→ EXERCISE PASSAGE:
┄┄┄┄┄┄┄┄┄┄

Monday, August 31, 2020

The Great Society—Not That Great

One truth we often say here at the Spherical Model is,

Whenever government attempts something beyond the proper role of government (protection of life, liberty, and property), it causes unintended consequences—usually exactly opposite to the stated goals of the interference.

I should count how many times I’ve said that. Anyway, it’s something you can count on.

So, back when President Lyndon Johnson developed the Great Society, what did he actually create?

That was the subject of Rep. Dan Crenshaw’s podcast last week with, as his guest, historian Amity Shlaes. You might know her from previous works, The Forgotten Man, about the Great Depression, and her biography on President Calvin Coolidge. Her latest book is Great Society: A New History.

cover image from here

Dan Crenshaw tends to ask a question and then just listen as the guest informs. They went back a couple of decades earlier, to see what was going on. We had won World War II. We were a prosperous nation. We felt omnipotent. So when President Kennedy set a goal to reach the moon, we thought, of course we can. So why not tackle the poverty problem?

┄┄┄┄┄┄┄┄┄┄

Point correspondence tracking data
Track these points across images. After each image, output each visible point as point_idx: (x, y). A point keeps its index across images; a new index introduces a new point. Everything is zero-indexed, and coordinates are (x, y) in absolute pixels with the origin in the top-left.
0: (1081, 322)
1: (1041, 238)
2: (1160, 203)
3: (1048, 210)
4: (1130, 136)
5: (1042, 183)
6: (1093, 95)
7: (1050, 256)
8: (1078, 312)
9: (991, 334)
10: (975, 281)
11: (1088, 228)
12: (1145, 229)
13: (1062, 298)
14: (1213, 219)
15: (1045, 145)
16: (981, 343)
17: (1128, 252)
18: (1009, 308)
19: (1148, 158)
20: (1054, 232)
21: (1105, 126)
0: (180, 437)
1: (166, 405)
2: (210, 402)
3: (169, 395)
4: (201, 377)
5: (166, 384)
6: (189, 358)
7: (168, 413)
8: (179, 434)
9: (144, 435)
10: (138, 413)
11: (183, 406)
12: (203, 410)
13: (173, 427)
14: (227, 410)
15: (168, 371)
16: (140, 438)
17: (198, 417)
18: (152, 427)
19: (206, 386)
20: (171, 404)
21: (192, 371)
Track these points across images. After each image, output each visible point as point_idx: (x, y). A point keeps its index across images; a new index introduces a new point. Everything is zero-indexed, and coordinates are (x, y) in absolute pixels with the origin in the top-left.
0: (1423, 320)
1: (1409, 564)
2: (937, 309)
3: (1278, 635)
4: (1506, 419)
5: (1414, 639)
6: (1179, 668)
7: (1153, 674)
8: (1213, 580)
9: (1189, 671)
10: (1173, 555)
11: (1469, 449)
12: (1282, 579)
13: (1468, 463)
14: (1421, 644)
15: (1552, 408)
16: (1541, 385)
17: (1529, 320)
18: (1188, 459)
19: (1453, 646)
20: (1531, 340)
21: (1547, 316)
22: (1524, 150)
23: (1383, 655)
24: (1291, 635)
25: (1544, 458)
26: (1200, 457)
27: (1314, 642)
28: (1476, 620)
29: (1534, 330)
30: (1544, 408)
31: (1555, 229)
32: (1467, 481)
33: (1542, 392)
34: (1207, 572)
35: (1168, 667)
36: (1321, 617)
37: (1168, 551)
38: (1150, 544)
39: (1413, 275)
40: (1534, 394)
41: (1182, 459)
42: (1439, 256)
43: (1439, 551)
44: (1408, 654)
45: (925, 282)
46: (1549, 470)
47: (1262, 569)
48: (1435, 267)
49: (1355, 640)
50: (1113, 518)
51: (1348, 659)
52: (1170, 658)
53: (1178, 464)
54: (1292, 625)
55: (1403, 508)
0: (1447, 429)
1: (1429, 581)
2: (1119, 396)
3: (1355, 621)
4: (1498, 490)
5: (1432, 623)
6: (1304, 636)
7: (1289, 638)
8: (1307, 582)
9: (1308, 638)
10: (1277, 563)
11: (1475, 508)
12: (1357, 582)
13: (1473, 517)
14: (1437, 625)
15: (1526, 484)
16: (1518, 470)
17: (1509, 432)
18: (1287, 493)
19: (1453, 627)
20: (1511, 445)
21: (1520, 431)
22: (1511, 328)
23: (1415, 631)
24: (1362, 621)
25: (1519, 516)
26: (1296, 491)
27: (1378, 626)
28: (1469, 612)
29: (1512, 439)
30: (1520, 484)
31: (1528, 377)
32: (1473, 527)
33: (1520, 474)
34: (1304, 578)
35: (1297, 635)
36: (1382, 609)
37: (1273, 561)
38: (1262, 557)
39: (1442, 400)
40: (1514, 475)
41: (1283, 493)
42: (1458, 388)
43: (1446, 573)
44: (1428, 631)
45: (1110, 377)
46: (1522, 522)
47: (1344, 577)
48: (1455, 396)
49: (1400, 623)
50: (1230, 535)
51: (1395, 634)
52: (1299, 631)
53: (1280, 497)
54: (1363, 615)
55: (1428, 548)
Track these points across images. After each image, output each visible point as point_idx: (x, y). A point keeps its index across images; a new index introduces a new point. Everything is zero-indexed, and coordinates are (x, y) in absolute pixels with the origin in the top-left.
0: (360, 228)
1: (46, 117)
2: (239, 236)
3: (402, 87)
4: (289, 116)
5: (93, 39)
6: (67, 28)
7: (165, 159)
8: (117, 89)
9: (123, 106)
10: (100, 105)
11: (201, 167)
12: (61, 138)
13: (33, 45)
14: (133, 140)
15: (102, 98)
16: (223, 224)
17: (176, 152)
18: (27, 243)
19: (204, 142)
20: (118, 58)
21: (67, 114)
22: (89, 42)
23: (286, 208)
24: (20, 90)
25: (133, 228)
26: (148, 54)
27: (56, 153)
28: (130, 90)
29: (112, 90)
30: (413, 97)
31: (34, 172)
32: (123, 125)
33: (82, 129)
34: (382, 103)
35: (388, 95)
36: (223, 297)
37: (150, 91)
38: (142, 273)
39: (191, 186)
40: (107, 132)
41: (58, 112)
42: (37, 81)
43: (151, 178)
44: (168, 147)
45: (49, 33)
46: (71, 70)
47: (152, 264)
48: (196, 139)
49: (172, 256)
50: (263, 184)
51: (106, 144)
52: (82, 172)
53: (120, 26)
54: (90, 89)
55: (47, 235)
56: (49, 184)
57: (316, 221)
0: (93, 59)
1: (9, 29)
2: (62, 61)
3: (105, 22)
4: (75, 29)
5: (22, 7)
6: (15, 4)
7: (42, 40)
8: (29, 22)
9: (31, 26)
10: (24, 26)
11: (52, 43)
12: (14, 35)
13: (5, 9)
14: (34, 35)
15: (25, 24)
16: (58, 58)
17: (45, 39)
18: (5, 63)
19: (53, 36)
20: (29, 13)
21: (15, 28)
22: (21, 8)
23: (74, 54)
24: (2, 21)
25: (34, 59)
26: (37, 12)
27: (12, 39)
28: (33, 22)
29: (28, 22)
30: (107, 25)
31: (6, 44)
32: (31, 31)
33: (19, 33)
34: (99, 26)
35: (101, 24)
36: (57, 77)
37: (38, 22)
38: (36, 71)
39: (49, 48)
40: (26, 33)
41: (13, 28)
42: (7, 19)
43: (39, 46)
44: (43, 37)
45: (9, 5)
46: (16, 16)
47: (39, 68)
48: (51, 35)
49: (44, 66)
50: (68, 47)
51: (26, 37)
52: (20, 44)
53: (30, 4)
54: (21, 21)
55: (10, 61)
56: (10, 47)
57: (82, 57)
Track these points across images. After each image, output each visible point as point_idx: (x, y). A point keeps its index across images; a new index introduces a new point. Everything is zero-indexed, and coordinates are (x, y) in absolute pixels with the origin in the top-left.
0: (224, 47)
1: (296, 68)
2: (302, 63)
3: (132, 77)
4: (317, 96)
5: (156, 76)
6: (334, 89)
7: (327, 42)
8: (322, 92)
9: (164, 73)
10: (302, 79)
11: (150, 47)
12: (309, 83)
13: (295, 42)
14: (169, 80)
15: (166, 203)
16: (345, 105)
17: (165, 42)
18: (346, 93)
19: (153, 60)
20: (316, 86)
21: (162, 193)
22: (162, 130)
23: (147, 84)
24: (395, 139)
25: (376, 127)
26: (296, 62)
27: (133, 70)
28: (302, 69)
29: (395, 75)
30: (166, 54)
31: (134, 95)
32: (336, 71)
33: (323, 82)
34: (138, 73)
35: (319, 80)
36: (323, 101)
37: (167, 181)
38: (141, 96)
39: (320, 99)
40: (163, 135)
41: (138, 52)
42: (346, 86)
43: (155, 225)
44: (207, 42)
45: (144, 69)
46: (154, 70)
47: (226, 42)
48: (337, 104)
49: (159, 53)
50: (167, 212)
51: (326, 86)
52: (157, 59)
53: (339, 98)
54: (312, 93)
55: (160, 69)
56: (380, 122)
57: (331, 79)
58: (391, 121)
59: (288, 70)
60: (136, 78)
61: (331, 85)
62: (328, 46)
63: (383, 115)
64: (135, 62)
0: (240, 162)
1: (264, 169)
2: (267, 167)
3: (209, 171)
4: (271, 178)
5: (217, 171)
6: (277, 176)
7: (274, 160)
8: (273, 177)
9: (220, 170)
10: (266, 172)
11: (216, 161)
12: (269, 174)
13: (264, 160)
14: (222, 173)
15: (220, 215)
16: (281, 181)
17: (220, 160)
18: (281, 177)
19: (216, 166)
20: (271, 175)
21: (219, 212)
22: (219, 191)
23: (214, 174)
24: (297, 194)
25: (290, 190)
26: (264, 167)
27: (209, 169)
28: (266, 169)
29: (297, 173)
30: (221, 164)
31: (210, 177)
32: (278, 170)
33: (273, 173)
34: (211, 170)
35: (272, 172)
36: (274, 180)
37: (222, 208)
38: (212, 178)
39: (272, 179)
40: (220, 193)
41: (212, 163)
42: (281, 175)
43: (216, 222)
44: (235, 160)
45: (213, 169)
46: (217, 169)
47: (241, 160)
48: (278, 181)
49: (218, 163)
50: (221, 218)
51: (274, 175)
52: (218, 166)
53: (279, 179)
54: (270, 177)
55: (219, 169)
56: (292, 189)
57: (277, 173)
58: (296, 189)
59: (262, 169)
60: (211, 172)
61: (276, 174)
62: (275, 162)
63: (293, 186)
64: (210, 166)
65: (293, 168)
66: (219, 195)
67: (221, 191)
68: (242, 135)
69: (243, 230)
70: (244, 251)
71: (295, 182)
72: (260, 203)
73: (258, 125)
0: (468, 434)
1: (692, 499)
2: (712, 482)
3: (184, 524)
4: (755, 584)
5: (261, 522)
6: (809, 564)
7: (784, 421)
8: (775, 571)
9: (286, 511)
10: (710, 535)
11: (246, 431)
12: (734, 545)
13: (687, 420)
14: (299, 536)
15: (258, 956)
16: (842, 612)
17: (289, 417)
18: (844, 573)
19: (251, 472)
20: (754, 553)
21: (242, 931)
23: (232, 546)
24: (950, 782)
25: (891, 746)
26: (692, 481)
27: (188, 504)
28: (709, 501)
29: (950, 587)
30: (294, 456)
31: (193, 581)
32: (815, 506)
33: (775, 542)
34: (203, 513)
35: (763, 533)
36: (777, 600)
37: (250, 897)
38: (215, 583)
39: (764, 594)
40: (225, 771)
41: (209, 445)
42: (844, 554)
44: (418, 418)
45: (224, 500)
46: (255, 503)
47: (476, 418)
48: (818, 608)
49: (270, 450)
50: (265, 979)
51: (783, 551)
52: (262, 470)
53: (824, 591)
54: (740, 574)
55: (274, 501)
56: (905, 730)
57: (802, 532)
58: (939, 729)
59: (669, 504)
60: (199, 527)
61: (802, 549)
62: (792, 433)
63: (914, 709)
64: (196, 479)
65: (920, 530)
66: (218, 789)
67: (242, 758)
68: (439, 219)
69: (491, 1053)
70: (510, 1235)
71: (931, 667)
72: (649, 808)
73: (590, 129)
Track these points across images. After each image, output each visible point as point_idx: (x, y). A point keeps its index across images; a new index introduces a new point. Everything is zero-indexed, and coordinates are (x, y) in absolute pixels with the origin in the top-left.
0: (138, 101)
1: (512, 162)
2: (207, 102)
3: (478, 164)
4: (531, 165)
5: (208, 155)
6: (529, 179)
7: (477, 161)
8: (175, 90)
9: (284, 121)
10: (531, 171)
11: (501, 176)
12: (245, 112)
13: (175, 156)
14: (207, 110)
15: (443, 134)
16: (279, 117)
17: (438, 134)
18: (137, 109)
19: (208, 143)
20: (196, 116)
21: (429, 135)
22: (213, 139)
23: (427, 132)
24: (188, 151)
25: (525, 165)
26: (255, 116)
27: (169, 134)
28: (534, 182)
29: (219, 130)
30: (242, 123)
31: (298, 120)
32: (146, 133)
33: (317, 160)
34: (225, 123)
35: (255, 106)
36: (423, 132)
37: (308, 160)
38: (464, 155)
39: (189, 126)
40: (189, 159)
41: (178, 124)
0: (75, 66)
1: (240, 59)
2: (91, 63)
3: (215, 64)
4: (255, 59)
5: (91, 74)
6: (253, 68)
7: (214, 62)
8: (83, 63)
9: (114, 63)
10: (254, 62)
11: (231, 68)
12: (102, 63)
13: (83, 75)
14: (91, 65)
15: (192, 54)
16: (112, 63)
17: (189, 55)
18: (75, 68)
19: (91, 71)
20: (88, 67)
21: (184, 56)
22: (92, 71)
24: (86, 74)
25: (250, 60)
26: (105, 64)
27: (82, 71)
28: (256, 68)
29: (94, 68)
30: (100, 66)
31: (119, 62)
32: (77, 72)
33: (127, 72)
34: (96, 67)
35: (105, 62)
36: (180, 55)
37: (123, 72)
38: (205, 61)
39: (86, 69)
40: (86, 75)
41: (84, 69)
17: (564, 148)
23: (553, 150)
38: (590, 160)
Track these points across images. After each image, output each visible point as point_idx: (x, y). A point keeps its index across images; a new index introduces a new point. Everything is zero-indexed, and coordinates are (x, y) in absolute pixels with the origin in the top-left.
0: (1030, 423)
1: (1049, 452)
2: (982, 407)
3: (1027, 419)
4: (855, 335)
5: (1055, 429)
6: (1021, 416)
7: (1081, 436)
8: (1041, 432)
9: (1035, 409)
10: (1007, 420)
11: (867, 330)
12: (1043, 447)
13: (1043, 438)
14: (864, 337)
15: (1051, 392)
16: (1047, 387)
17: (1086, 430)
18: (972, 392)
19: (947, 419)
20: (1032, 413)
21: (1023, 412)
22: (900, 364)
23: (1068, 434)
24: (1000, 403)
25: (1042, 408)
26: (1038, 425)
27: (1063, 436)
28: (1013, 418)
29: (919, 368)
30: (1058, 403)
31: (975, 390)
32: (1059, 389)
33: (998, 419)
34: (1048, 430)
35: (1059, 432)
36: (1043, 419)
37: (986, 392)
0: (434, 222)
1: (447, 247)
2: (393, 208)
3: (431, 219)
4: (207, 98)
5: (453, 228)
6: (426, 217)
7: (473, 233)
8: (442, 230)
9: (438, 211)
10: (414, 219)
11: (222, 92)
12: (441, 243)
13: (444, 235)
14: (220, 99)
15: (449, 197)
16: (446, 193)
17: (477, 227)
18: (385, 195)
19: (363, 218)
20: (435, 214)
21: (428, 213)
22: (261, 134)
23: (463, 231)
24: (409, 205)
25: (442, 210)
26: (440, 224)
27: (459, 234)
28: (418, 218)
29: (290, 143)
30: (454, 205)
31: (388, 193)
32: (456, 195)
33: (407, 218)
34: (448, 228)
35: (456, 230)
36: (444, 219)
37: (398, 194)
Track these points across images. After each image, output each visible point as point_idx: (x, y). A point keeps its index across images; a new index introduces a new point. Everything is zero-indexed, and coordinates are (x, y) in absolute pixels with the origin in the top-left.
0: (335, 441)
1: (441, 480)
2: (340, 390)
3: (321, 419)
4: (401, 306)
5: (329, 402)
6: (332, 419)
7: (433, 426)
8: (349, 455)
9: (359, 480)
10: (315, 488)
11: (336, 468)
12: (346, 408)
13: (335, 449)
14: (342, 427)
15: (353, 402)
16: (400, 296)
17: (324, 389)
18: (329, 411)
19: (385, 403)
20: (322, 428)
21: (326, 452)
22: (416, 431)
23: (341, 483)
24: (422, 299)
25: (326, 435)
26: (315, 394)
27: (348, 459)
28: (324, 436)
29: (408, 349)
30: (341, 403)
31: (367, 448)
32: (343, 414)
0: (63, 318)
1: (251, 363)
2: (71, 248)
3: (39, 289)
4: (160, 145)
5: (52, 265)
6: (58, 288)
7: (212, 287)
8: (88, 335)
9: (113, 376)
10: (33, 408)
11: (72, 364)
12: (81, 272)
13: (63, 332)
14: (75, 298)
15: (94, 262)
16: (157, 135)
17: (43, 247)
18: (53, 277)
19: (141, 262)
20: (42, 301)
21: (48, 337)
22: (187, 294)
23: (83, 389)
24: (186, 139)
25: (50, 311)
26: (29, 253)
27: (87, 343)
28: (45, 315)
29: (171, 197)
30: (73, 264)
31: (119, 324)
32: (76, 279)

┄┄┄┄┄┄┄┄┄┄

→ EXERCISE REQUIREMENTS:
a - Write out the portion of the Great Society post between "That was the" and "A New History.", inclusive.
b - According to the Great Society post, what is the title of Amity Shlaes's latest book?
c - Translate this sentence from the Great Society post into Spanish: "They went back a couple of decades earlier, to see what was going on."
The rows are a separate set of material, apart from the Great Society post.

→ ANSWERS IN ORDER:
a -
That was the subject of Rep. Dan Crenshaw’s podcast last week with, as his guest, historian Amity Shlaes. You might know her from previous works, The Forgotten Man, about the Great Depression, and her biography on President Calvin Coolidge. Her latest book is Great Society: A New History.

b - Great Society: A New History

c - Se remontaron un par de décadas atrás para ver qué estaba ocurriendo.